### Aim of the task
Present each line of the entries below that holds the word "LIST".

### Data supplied
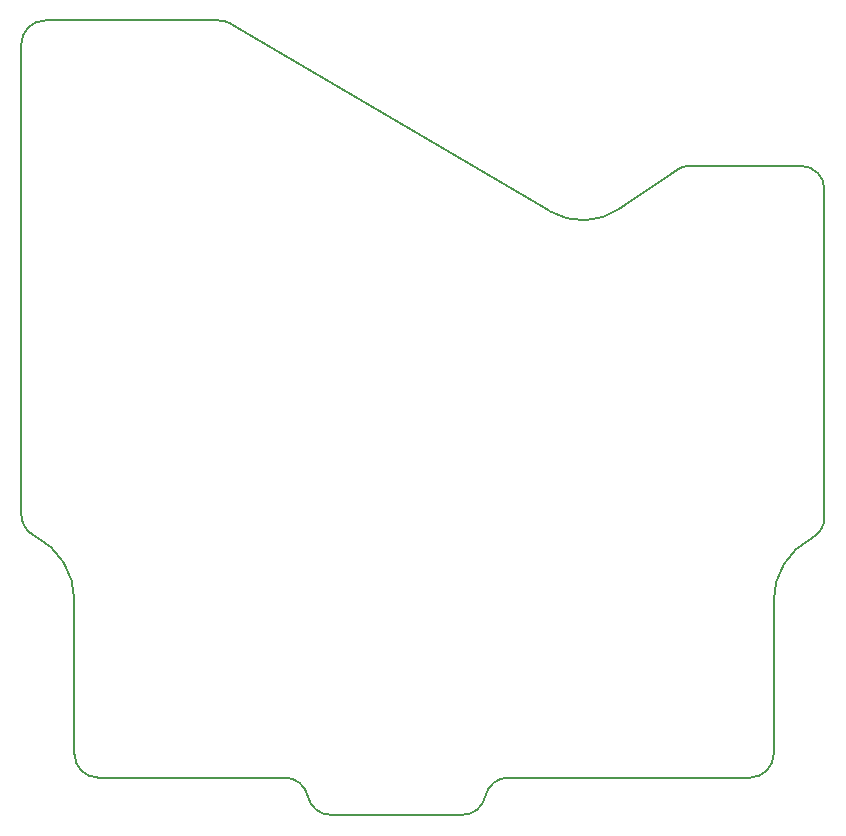
<source format=gbr>
%TF.GenerationSoftware,KiCad,Pcbnew,(5.99.0-10573-gc33b2cfa8d)*%
%TF.CreationDate,2021-05-19T15:13:12+02:00*%
%TF.ProjectId,sucker-one-mainboard,7375636b-6572-42d6-9f6e-652d6d61696e,rev?*%
%TF.SameCoordinates,Original*%
%TF.FileFunction,Profile,NP*%
%FSLAX46Y46*%
G04 Gerber Fmt 4.6, Leading zero omitted, Abs format (unit mm)*
G04 Created by KiCad (PCBNEW (5.99.0-10573-gc33b2cfa8d)) date 2021-05-19 15:13:12*
%MOMM*%
%LPD*%
G01*
G04 APERTURE LIST*
%TA.AperFunction,Profile*%
%ADD10C,0.200000*%
%TD*%
G04 APERTURE END LIST*
D10*
X82739452Y-90333601D02*
X68000000Y-90333601D01*
X116626279Y-106292827D02*
G75*
G02*
X110739573Y-106488310I-3097520J4544816D01*
G01*
X132000000Y-102640167D02*
G75*
G02*
X134000000Y-104640167I0J-2000000D01*
G01*
X107240110Y-154434856D02*
X127700000Y-154434856D01*
X129699998Y-139450136D02*
G75*
G02*
X132918238Y-134164307I5950001J0D01*
G01*
X88300110Y-154434856D02*
G75*
G02*
X90255337Y-156014038I0J-2000000D01*
G01*
X66000000Y-92333601D02*
X66000000Y-132163161D01*
X134000000Y-132387558D02*
X134000000Y-104640167D01*
X67104294Y-133951376D02*
G75*
G02*
X66000000Y-132163161I895706J1788215D01*
G01*
X105284883Y-156014038D02*
G75*
G02*
X107240110Y-154434856I1955227J-420818D01*
G01*
X121475992Y-102987507D02*
X116626280Y-106292828D01*
X92210564Y-157593220D02*
X103329656Y-157593220D01*
X110739573Y-106488310D02*
X83753702Y-90609855D01*
X92210564Y-157593220D02*
G75*
G02*
X90255337Y-156014038I0J2000000D01*
G01*
X66000000Y-92333601D02*
G75*
G02*
X68000000Y-90333601I2000000J0D01*
G01*
X67104294Y-133951375D02*
G75*
G02*
X70500000Y-139450136I-2754295J-5498761D01*
G01*
X72500000Y-154434856D02*
X88300110Y-154434856D01*
X82739452Y-90333600D02*
G75*
G02*
X83753702Y-90609855I0J-2000001D01*
G01*
X132000000Y-102640167D02*
X122602363Y-102640167D01*
X70500000Y-139450136D02*
X70500000Y-152434856D01*
X72500000Y-154434856D02*
G75*
G02*
X70500000Y-152434856I0J2000000D01*
G01*
X121475992Y-102987506D02*
G75*
G02*
X122602363Y-102640167I1126371J-1652661D01*
G01*
X105284883Y-156014038D02*
G75*
G02*
X103329656Y-157593220I-1955227J420818D01*
G01*
X129699999Y-152434855D02*
G75*
G02*
X127700000Y-154434856I-2000000J-1D01*
G01*
X129700000Y-152434856D02*
X129699999Y-139450136D01*
X134000000Y-132387559D02*
G75*
G02*
X132918238Y-134164307I-2000000J1D01*
G01*
M02*

</source>
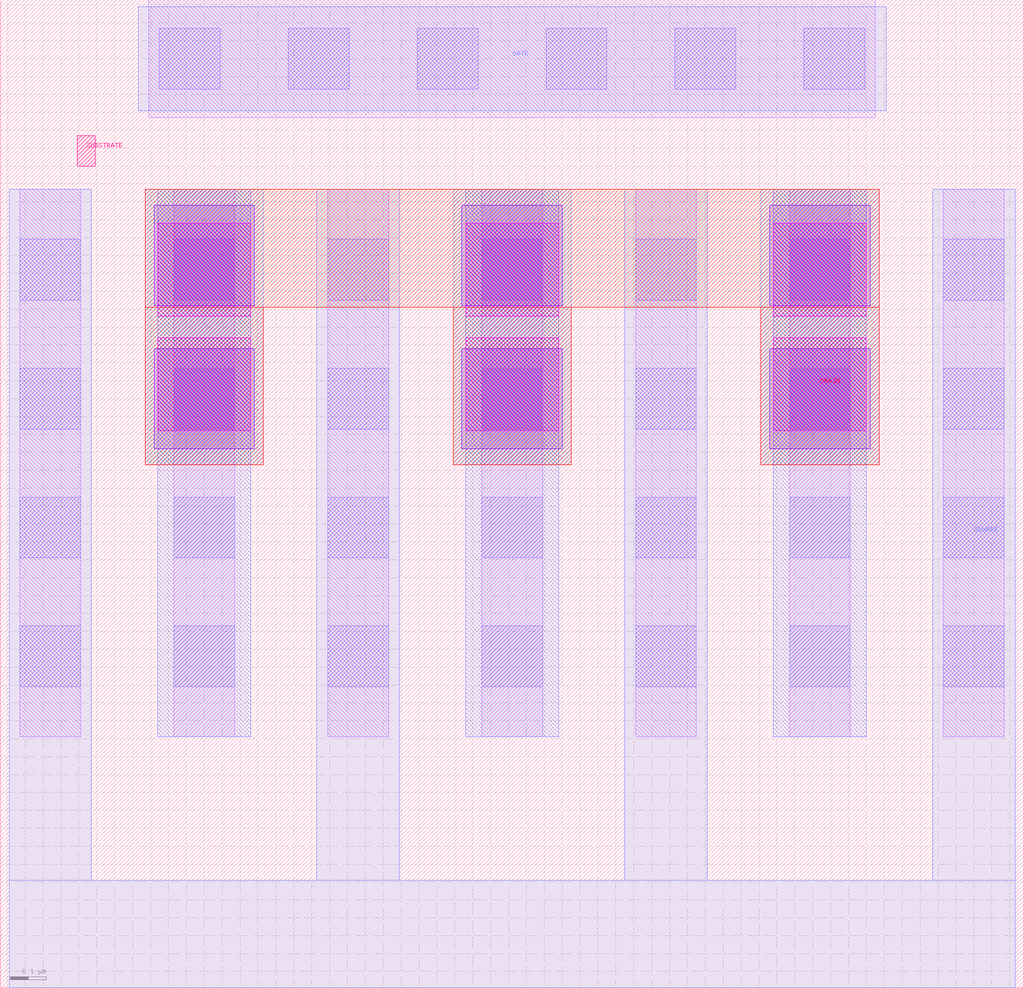
<source format=lef>
# Copyright 2020 The SkyWater PDK Authors
#
# Licensed under the Apache License, Version 2.0 (the "License");
# you may not use this file except in compliance with the License.
# You may obtain a copy of the License at
#
#     https://www.apache.org/licenses/LICENSE-2.0
#
# Unless required by applicable law or agreed to in writing, software
# distributed under the License is distributed on an "AS IS" BASIS,
# WITHOUT WARRANTIES OR CONDITIONS OF ANY KIND, either express or implied.
# See the License for the specific language governing permissions and
# limitations under the License.
#
# SPDX-License-Identifier: Apache-2.0

VERSION 5.7 ;
  NOWIREEXTENSIONATPIN ON ;
  DIVIDERCHAR "/" ;
  BUSBITCHARS "[]" ;
MACRO sky130_fd_pr__rf_nfet_01v8_lvt_aF06W1p65L0p15
  CLASS BLOCK ;
  FOREIGN sky130_fd_pr__rf_nfet_01v8_lvt_aF06W1p65L0p15 ;
  ORIGIN -0.180000  0.445000 ;
  SIZE  2.860000 BY  2.760000 ;
  PIN DRAIN
    ANTENNADIFFAREA  1.386000 ;
    PORT
      LAYER met3 ;
        RECT 0.585000 1.015000 0.915000 1.455000 ;
        RECT 0.585000 1.455000 2.635000 1.785000 ;
        RECT 1.445000 1.015000 1.775000 1.455000 ;
        RECT 2.305000 1.015000 2.635000 1.455000 ;
    END
  END DRAIN
  PIN GATE
    ANTENNAGATEAREA  1.485000 ;
    PORT
      LAYER met1 ;
        RECT 0.565000 2.005000 2.655000 2.295000 ;
    END
  END GATE
  PIN SOURCE
    ANTENNADIFFAREA  1.848000 ;
    PORT
      LAYER met1 ;
        RECT 0.205000 -0.445000 3.015000 -0.145000 ;
        RECT 0.205000 -0.145000 0.435000  1.785000 ;
        RECT 1.065000 -0.145000 1.295000  1.785000 ;
        RECT 1.925000 -0.145000 2.155000  1.785000 ;
        RECT 2.785000 -0.145000 3.015000  1.785000 ;
    END
  END SOURCE
  PIN SUBSTRATE
    PORT
      LAYER pwell ;
        RECT 0.395000 1.850000 0.445000 1.935000 ;
    END
  END SUBSTRATE
  OBS
    LAYER li1 ;
      RECT 0.235000 0.255000 0.405000 1.785000 ;
      RECT 0.595000 1.985000 2.625000 2.315000 ;
      RECT 0.665000 0.255000 0.835000 1.785000 ;
      RECT 1.095000 0.255000 1.265000 1.785000 ;
      RECT 1.525000 0.255000 1.695000 1.785000 ;
      RECT 1.955000 0.255000 2.125000 1.785000 ;
      RECT 2.385000 0.255000 2.555000 1.785000 ;
      RECT 2.815000 0.255000 2.985000 1.785000 ;
    LAYER mcon ;
      RECT 0.235000 0.395000 0.405000 0.565000 ;
      RECT 0.235000 0.755000 0.405000 0.925000 ;
      RECT 0.235000 1.115000 0.405000 1.285000 ;
      RECT 0.235000 1.475000 0.405000 1.645000 ;
      RECT 0.625000 2.065000 0.795000 2.235000 ;
      RECT 0.665000 0.395000 0.835000 0.565000 ;
      RECT 0.665000 0.755000 0.835000 0.925000 ;
      RECT 0.665000 1.115000 0.835000 1.285000 ;
      RECT 0.665000 1.475000 0.835000 1.645000 ;
      RECT 0.985000 2.065000 1.155000 2.235000 ;
      RECT 1.095000 0.395000 1.265000 0.565000 ;
      RECT 1.095000 0.755000 1.265000 0.925000 ;
      RECT 1.095000 1.115000 1.265000 1.285000 ;
      RECT 1.095000 1.475000 1.265000 1.645000 ;
      RECT 1.345000 2.065000 1.515000 2.235000 ;
      RECT 1.525000 0.395000 1.695000 0.565000 ;
      RECT 1.525000 0.755000 1.695000 0.925000 ;
      RECT 1.525000 1.115000 1.695000 1.285000 ;
      RECT 1.525000 1.475000 1.695000 1.645000 ;
      RECT 1.705000 2.065000 1.875000 2.235000 ;
      RECT 1.955000 0.395000 2.125000 0.565000 ;
      RECT 1.955000 0.755000 2.125000 0.925000 ;
      RECT 1.955000 1.115000 2.125000 1.285000 ;
      RECT 1.955000 1.475000 2.125000 1.645000 ;
      RECT 2.065000 2.065000 2.235000 2.235000 ;
      RECT 2.385000 0.395000 2.555000 0.565000 ;
      RECT 2.385000 0.755000 2.555000 0.925000 ;
      RECT 2.385000 1.115000 2.555000 1.285000 ;
      RECT 2.385000 1.475000 2.555000 1.645000 ;
      RECT 2.425000 2.065000 2.595000 2.235000 ;
      RECT 2.815000 0.395000 2.985000 0.565000 ;
      RECT 2.815000 0.755000 2.985000 0.925000 ;
      RECT 2.815000 1.115000 2.985000 1.285000 ;
      RECT 2.815000 1.475000 2.985000 1.645000 ;
    LAYER met1 ;
      RECT 0.620000 0.255000 0.880000 1.785000 ;
      RECT 1.480000 0.255000 1.740000 1.785000 ;
      RECT 2.340000 0.255000 2.600000 1.785000 ;
    LAYER met2 ;
      RECT 0.585000 1.015000 0.915000 1.785000 ;
      RECT 1.445000 1.015000 1.775000 1.785000 ;
      RECT 2.305000 1.015000 2.635000 1.785000 ;
    LAYER via ;
      RECT 0.620000 1.110000 0.880000 1.370000 ;
      RECT 0.620000 1.430000 0.880000 1.690000 ;
      RECT 1.480000 1.110000 1.740000 1.370000 ;
      RECT 1.480000 1.430000 1.740000 1.690000 ;
      RECT 2.340000 1.110000 2.600000 1.370000 ;
      RECT 2.340000 1.430000 2.600000 1.690000 ;
    LAYER via2 ;
      RECT 0.610000 1.060000 0.890000 1.340000 ;
      RECT 0.610000 1.460000 0.890000 1.740000 ;
      RECT 1.470000 1.060000 1.750000 1.340000 ;
      RECT 1.470000 1.460000 1.750000 1.740000 ;
      RECT 2.330000 1.060000 2.610000 1.340000 ;
      RECT 2.330000 1.460000 2.610000 1.740000 ;
  END
END sky130_fd_pr__rf_nfet_01v8_lvt_aF06W1p65L0p15
END LIBRARY

</source>
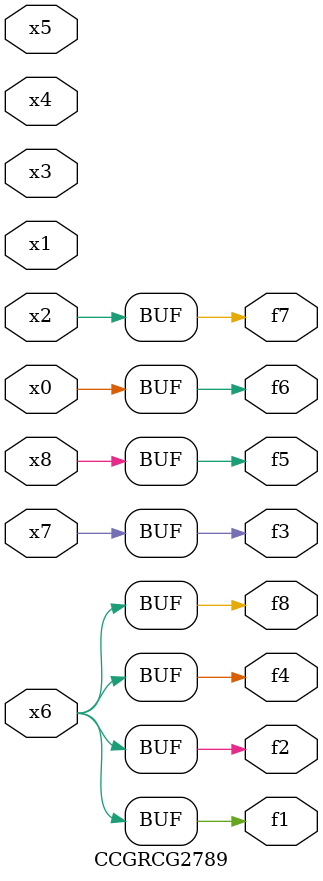
<source format=v>
module CCGRCG2789(
	input x0, x1, x2, x3, x4, x5, x6, x7, x8,
	output f1, f2, f3, f4, f5, f6, f7, f8
);
	assign f1 = x6;
	assign f2 = x6;
	assign f3 = x7;
	assign f4 = x6;
	assign f5 = x8;
	assign f6 = x0;
	assign f7 = x2;
	assign f8 = x6;
endmodule

</source>
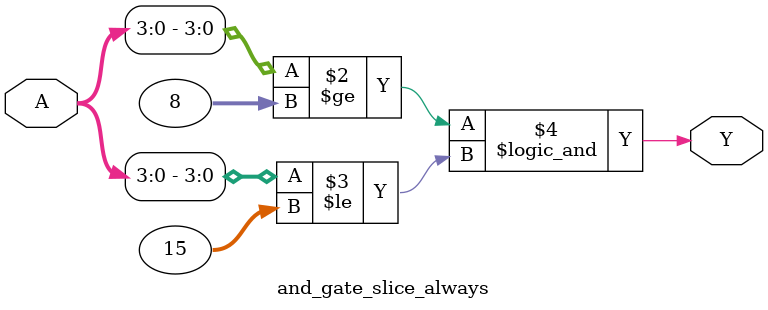
<source format=v>

module and_gate_slice_always
(
  input [7:0] A,
  output Y
);

  reg Y;

  always @(A) begin
    Y <= (A[3:0] >= 8) && (A[3:0] <= 15);
  end


endmodule

</source>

### Completed exercise
G04 APERTURE LIST*
G04 APERTURE END LIST*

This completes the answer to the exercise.